# [PASSAGE SHOWN]
Centre hospitalier de l'Université de Montréal [CHUQ]
Domaine : cancer
Programme Chercheurs-boursiers - Junior 2
My laboratory investigates how mRNA-binding protein regulates metastatic dissemination (theme I) and cellular metabolism (theme II) during tumor progression.
Theme I: The RNA-based control of biological processes has always been overlooked in cancer progression and metastases formation. Within theme II, we directly address this omission. Our results strongly suggest that cancer-related dysregulation of RNA-binding protein activity, can affect cancer cell dissemination and alter tissue homing. Herein, we will determine how mRNA-binding proteins can affect cancer cell dissemination, a complex process by which cancer cells leave the primary tumor to colonize distant tissues to form secondary tumors (metastases). The proposed research will define how these RNA-binding proteins can modulate metastatic cells to recognize specific microenvironments from a specific tissue and determine if altering their RNA-binding activity can affect implantation site selection. This proposed research could offer new therapeutic strategies to block cancer progression, metastasis and thus increase patient survival.

# [MATERIAL SHOWN]
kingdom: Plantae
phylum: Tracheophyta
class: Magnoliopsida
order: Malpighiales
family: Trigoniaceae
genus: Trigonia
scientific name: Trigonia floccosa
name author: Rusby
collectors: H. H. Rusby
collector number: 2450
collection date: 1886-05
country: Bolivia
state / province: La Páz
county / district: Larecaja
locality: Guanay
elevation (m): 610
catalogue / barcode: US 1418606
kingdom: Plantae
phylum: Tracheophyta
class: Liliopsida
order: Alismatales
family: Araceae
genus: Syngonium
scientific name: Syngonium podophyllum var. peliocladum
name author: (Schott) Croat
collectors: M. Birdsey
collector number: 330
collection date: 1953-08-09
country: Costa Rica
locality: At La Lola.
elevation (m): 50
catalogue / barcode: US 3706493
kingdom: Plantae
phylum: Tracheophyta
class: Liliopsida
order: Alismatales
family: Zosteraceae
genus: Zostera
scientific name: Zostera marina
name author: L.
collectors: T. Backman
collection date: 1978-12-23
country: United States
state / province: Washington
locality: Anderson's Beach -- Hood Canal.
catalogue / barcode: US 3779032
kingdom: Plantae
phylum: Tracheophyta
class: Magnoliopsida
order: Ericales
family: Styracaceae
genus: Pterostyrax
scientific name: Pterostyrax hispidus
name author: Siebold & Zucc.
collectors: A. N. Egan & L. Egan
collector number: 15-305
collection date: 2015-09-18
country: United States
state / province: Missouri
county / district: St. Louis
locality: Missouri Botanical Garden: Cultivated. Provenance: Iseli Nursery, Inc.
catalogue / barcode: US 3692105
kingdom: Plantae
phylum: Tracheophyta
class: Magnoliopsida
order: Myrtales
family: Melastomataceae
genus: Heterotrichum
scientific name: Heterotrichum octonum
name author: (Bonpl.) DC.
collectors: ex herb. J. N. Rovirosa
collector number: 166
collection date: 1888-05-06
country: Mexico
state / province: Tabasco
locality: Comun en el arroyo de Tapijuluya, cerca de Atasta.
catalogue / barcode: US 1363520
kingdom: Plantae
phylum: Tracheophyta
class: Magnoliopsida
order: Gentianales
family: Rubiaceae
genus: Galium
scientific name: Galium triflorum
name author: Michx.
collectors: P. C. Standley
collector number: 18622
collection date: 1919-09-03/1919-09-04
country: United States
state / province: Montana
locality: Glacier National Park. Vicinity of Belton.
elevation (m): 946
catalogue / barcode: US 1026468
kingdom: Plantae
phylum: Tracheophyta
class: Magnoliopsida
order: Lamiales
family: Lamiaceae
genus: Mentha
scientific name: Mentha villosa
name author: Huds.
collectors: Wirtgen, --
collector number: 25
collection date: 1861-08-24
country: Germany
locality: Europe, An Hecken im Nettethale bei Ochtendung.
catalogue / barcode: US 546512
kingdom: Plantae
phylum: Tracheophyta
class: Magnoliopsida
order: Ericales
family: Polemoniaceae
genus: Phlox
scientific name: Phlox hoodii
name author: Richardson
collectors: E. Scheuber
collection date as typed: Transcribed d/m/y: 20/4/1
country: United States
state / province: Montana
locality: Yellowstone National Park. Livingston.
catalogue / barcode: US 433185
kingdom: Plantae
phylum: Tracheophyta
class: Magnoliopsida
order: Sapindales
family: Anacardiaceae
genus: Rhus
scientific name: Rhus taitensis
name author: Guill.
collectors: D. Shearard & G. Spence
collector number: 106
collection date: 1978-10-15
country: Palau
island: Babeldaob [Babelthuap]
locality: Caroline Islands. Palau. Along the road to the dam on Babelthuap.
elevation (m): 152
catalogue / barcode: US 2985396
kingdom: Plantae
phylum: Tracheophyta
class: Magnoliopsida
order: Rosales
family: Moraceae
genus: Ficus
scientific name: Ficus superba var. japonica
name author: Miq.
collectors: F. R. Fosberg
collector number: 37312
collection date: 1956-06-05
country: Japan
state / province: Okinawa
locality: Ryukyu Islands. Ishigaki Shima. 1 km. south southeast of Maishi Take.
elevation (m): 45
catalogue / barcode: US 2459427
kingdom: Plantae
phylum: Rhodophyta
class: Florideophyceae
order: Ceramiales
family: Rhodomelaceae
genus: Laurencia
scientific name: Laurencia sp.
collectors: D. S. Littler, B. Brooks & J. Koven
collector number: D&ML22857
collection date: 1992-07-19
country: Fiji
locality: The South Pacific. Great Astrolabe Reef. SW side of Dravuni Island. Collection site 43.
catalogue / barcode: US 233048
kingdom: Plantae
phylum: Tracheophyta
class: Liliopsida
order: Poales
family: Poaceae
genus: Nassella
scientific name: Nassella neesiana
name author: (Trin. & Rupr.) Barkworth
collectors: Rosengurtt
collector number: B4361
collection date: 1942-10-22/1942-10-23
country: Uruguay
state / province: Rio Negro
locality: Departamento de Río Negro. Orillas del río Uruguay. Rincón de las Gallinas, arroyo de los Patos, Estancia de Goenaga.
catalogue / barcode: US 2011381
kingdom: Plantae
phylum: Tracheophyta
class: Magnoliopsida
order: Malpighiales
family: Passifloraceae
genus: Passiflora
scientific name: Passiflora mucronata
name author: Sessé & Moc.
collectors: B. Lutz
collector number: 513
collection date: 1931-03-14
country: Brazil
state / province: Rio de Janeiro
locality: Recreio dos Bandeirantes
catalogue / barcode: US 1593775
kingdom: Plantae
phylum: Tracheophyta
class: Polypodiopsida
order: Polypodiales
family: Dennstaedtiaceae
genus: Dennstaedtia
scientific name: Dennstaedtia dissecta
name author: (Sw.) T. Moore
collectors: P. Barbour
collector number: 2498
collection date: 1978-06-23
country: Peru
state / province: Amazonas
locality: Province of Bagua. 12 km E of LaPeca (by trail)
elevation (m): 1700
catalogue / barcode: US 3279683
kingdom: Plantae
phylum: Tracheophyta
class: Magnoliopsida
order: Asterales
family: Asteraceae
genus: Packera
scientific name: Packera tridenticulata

# [TASK OBJECTIVE]
Summarize the laboratory description in two sentences. The data has no connection to the text.

# [RESPONSE TO THIS EXERCISE]
The laboratory studies how mRNA-binding proteins regulate metastatic dissemination and cellular metabolism during tumor progression. The proposed research will determine how these proteins affect cancer cell dissemination and implantation site selection, which could offer new therapeutic strategies to block cancer progression and metastasis.